— START —
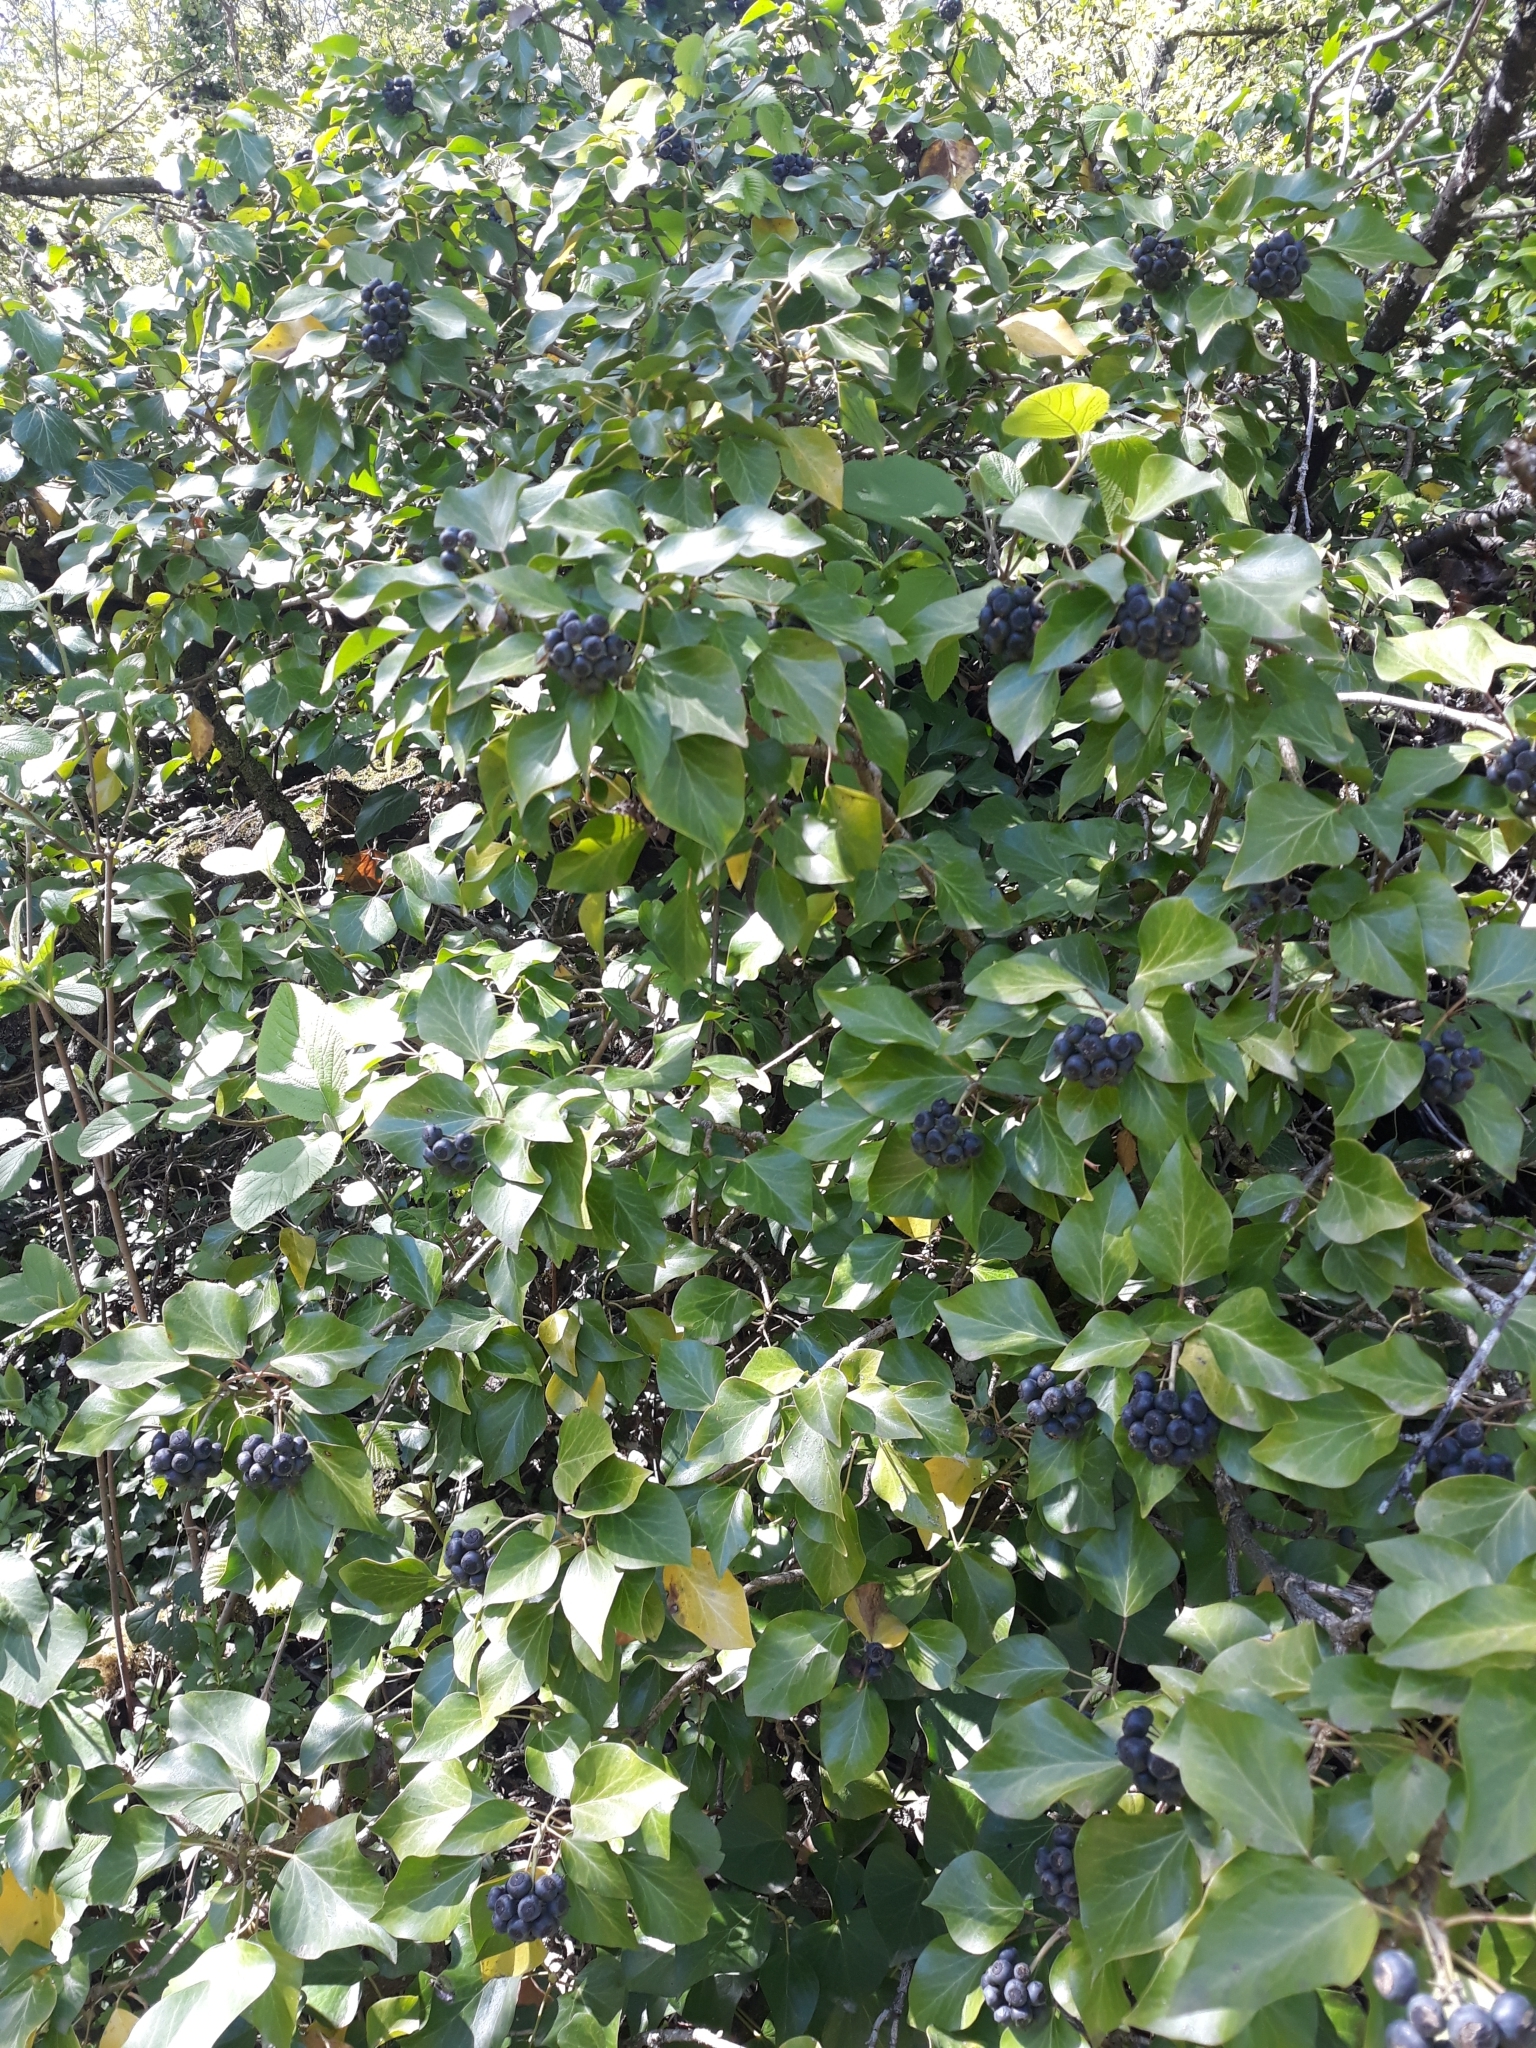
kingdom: Plantae
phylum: Tracheophyta
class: Magnoliopsida
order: Apiales
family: Araliaceae
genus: Hedera
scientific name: Hedera helix
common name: Ivy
— END —
§ Exercise directions: Rewrite the lines of the records above with "common name" replaced by "vernacular name" and nothing else changed. Omit the pictures.

§ Reply:
kingdom: Plantae
phylum: Tracheophyta
class: Magnoliopsida
order: Apiales
family: Araliaceae
genus: Hedera
scientific name: Hedera helix
vernacular name: Ivy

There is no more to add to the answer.